(Provided records)

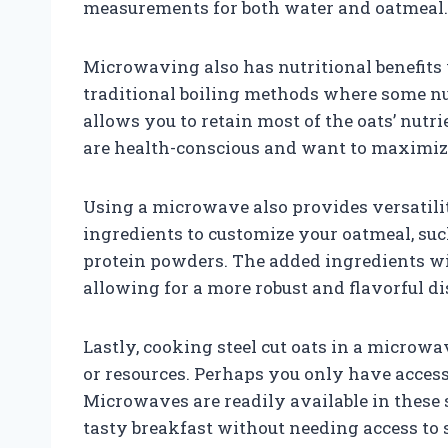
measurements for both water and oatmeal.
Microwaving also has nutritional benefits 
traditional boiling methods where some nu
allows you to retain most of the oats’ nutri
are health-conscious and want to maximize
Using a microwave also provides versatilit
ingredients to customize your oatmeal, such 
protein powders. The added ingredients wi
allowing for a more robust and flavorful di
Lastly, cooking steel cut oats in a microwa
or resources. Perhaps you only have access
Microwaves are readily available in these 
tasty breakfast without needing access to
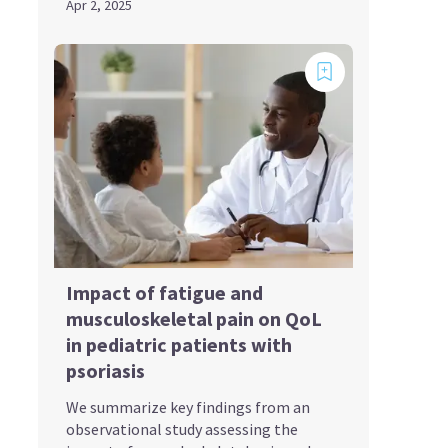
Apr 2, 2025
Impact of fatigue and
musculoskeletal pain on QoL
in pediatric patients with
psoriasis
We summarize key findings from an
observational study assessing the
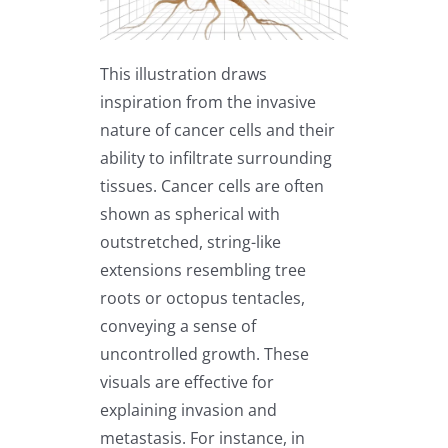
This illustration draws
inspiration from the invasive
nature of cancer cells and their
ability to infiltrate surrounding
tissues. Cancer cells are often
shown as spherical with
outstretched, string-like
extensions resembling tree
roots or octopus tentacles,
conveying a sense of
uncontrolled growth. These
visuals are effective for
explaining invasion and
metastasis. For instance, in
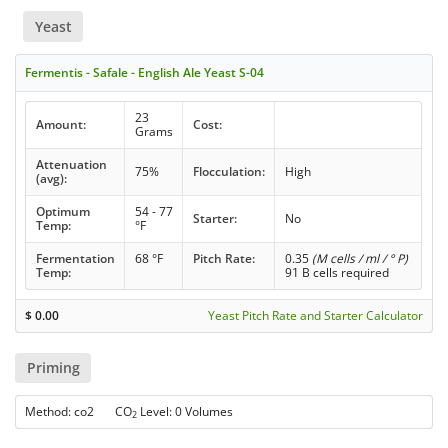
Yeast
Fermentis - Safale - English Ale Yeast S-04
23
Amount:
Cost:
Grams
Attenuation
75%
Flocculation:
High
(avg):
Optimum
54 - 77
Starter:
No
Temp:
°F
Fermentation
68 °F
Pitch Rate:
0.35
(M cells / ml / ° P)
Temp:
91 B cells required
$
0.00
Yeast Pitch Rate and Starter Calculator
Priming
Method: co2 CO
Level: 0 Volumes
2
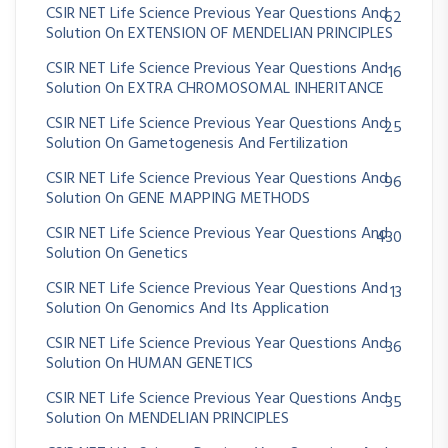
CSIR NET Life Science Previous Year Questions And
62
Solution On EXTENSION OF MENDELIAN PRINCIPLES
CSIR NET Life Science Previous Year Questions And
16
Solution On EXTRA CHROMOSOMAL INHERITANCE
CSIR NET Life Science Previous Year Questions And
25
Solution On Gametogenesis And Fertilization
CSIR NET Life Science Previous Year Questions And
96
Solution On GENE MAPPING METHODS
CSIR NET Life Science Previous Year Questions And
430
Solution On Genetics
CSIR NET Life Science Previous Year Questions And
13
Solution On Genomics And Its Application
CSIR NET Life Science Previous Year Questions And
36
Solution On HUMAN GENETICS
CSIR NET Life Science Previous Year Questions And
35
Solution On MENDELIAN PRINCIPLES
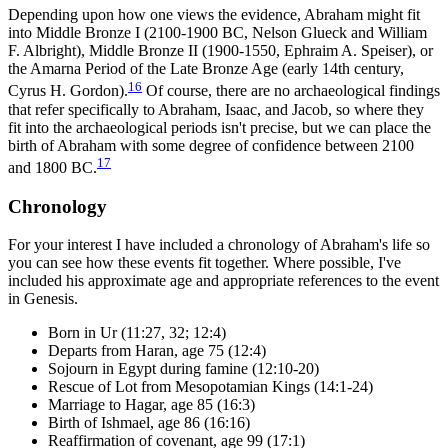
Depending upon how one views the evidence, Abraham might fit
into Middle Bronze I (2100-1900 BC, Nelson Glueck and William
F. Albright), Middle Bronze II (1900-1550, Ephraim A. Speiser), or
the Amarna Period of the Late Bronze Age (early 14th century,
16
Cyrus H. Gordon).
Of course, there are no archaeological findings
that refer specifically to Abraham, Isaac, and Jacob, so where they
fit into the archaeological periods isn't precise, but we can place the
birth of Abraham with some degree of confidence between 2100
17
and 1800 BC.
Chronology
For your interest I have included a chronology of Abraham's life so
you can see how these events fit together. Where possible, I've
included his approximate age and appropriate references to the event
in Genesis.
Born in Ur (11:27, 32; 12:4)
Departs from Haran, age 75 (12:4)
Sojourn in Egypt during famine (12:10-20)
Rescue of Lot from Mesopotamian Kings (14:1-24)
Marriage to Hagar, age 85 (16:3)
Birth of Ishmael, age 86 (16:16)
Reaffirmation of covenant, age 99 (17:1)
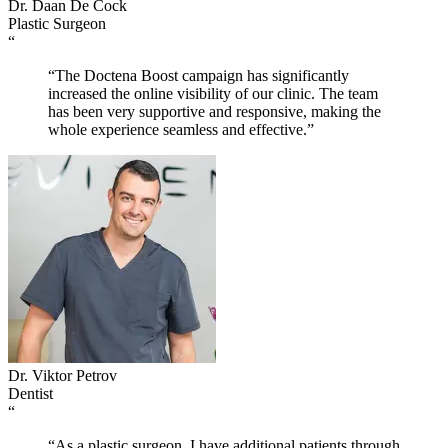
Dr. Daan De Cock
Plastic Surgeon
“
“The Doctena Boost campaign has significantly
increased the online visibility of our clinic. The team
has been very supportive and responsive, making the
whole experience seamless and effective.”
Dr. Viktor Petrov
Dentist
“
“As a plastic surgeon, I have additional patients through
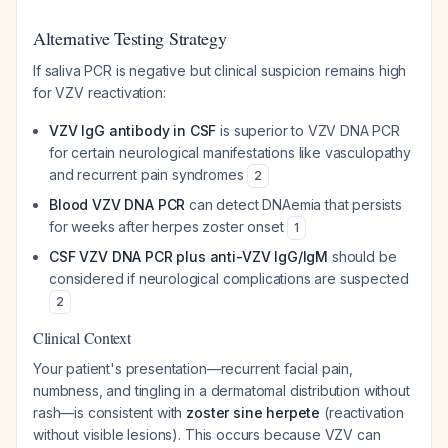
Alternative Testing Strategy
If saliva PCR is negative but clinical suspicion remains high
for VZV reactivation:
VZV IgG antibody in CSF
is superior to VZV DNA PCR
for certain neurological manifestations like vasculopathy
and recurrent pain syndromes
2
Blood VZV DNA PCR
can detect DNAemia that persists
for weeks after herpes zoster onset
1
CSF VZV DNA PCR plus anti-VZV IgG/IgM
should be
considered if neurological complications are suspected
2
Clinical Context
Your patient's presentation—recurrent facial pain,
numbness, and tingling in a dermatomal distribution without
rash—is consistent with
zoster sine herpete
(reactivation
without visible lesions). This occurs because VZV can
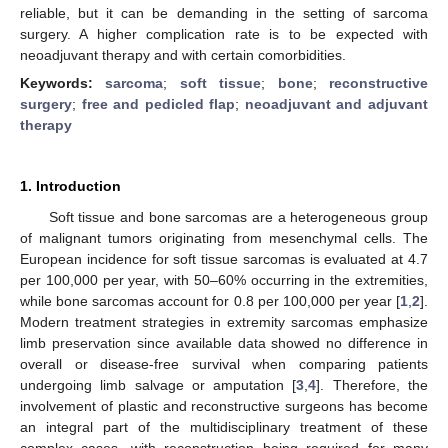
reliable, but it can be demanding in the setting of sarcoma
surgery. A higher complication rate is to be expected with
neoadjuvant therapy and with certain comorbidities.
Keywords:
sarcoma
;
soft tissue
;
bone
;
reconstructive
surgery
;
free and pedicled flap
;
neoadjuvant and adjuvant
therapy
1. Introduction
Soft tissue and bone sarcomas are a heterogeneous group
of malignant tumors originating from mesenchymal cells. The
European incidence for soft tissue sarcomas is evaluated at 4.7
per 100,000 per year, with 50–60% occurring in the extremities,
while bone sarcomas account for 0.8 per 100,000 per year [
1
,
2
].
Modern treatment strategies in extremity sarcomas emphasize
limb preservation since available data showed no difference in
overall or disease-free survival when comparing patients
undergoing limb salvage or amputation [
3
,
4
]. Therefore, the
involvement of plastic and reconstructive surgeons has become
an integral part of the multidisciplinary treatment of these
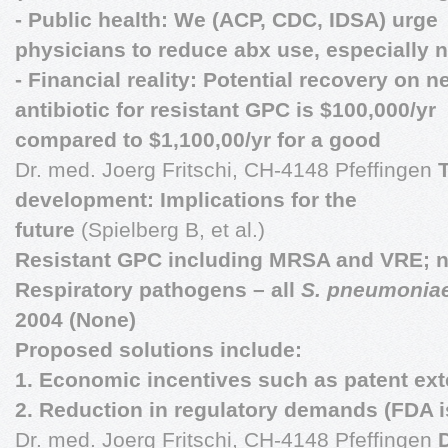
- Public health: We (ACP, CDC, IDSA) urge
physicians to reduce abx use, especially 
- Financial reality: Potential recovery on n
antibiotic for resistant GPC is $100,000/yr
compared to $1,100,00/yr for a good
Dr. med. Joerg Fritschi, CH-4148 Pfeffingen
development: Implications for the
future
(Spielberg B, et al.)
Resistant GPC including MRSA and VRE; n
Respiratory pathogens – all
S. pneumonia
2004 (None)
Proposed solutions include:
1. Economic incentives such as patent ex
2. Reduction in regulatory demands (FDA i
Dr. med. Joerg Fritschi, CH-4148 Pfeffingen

(End Provided records)
(Provided records)

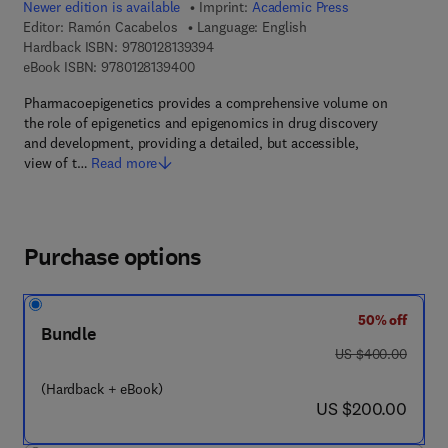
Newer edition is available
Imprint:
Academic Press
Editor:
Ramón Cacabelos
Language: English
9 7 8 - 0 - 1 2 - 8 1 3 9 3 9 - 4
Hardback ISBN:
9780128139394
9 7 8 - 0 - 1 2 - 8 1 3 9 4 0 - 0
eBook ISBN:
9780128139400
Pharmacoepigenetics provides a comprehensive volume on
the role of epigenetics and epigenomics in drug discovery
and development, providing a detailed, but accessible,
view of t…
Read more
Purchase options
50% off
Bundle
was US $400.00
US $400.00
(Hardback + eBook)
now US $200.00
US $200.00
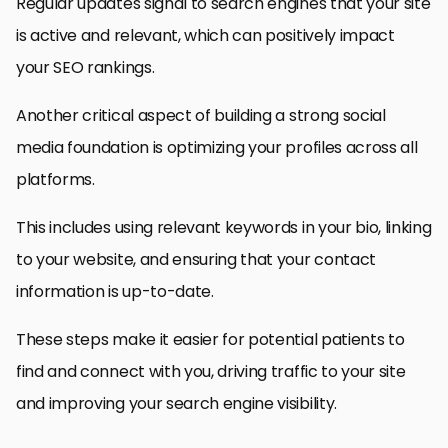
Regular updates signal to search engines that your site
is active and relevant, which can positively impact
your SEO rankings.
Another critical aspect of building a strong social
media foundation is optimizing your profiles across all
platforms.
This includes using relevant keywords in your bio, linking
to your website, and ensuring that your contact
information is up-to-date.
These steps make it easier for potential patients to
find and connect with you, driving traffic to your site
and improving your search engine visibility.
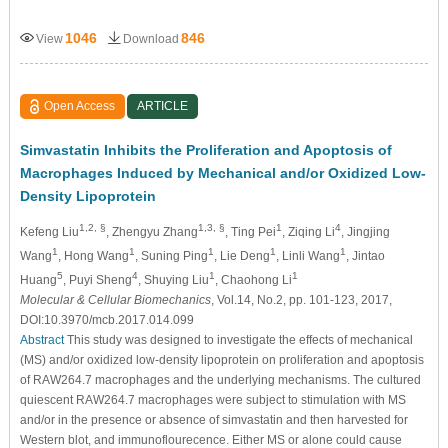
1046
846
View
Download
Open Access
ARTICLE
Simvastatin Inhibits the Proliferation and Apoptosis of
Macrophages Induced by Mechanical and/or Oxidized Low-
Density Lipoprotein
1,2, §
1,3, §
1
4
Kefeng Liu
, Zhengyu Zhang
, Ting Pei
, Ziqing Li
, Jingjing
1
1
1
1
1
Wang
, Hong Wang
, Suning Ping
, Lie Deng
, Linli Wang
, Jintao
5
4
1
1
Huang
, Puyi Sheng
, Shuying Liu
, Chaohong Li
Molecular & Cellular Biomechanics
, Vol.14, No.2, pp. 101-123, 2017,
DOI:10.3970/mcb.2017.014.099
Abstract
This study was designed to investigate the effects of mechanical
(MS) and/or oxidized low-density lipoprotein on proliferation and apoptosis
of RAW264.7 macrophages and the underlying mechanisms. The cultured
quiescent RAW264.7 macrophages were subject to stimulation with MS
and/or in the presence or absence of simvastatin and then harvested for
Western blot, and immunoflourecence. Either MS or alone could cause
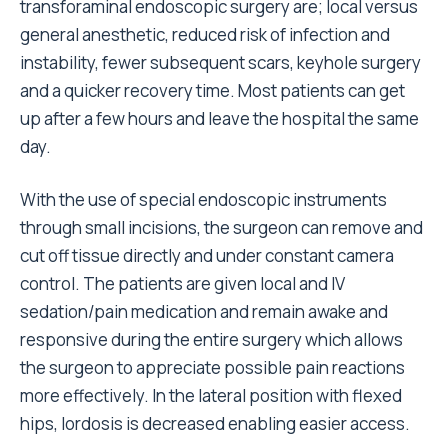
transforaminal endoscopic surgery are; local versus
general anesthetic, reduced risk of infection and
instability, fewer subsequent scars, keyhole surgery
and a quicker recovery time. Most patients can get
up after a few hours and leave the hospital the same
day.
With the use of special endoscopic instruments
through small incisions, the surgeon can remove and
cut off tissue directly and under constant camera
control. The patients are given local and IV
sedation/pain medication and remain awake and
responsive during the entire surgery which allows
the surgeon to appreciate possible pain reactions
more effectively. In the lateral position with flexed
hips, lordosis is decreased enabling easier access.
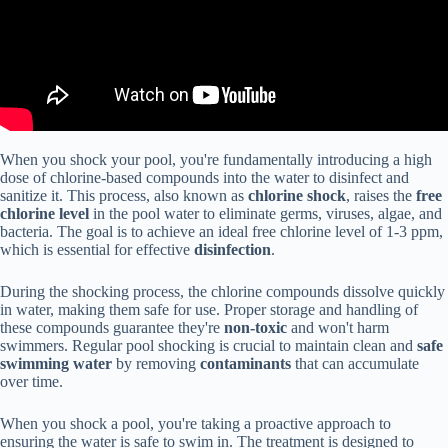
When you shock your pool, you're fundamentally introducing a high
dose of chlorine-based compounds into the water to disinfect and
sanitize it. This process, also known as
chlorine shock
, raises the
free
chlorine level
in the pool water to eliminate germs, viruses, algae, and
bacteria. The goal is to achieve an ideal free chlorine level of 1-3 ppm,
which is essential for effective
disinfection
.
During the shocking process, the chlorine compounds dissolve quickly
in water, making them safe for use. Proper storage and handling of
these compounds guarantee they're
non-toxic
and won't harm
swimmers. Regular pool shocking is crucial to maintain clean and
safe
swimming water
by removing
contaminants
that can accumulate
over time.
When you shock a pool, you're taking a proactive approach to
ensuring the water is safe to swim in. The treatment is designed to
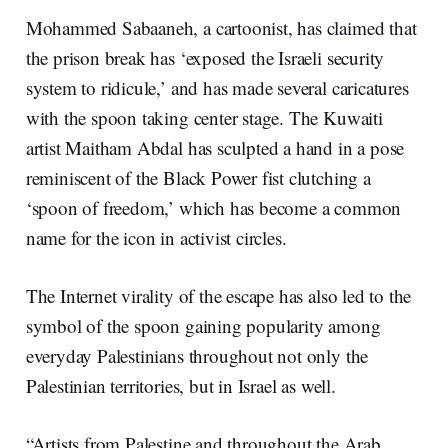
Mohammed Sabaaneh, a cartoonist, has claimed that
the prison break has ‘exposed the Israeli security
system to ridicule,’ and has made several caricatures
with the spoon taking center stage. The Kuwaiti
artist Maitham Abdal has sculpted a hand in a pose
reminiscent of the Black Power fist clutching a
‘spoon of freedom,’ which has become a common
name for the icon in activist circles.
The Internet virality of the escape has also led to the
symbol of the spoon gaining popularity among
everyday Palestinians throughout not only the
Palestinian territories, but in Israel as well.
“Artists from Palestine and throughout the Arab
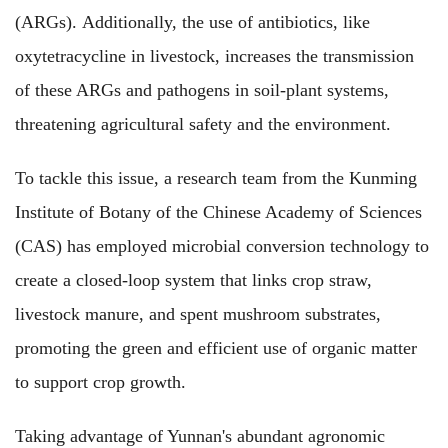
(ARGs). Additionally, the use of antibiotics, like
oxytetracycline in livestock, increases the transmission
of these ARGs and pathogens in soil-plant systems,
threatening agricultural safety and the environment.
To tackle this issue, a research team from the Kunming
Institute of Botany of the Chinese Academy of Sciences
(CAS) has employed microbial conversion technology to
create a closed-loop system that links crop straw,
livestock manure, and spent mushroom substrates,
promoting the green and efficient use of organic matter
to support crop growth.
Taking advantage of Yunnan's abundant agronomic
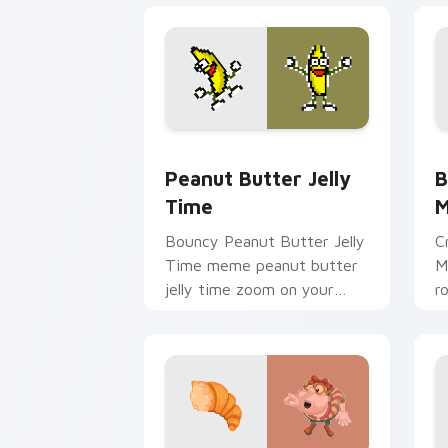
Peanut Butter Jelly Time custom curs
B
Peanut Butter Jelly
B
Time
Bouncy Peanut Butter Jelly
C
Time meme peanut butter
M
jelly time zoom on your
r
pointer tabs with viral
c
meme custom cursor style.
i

(End Provided records)
(Provided records)

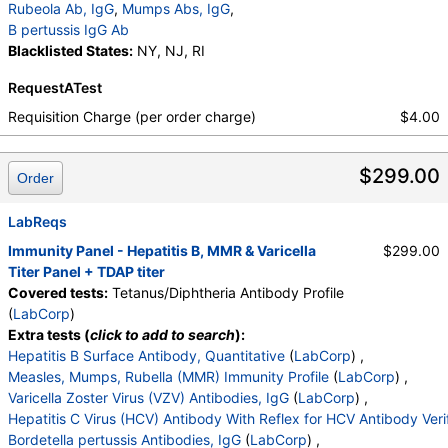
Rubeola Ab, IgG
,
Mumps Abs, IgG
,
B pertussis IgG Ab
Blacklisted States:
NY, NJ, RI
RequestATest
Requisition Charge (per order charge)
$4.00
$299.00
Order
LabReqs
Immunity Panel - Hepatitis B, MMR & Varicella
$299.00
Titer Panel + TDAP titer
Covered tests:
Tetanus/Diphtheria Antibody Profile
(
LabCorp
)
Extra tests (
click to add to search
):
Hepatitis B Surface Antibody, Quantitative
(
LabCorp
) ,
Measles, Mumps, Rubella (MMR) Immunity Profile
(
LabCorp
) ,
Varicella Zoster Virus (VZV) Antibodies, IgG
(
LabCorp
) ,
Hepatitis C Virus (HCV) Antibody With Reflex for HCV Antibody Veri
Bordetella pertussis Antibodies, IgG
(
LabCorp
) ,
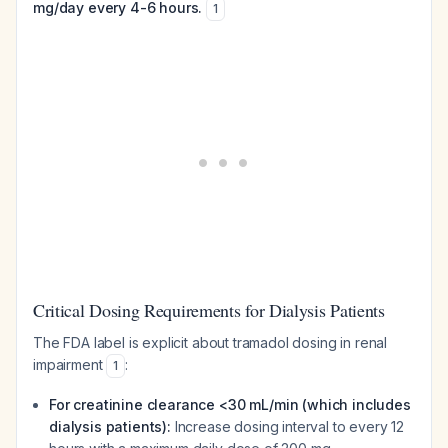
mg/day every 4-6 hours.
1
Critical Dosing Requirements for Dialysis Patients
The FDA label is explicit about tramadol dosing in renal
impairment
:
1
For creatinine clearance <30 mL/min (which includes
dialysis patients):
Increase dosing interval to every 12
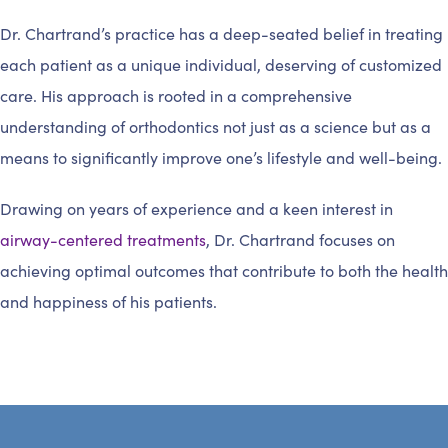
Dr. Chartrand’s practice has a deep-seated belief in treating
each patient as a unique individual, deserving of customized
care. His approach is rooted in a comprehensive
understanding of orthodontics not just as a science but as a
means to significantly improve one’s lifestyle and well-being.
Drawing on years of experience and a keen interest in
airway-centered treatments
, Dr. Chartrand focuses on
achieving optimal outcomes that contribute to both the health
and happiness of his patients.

(End Provided records)

Task requirements — Copy all lines from the entries that contain the word "health".

Written answer —
are health-conscious and want to maximize
- Public health: We (ACP, CDC, IDSA) urge
achieving optimal outcomes that contribute to both the health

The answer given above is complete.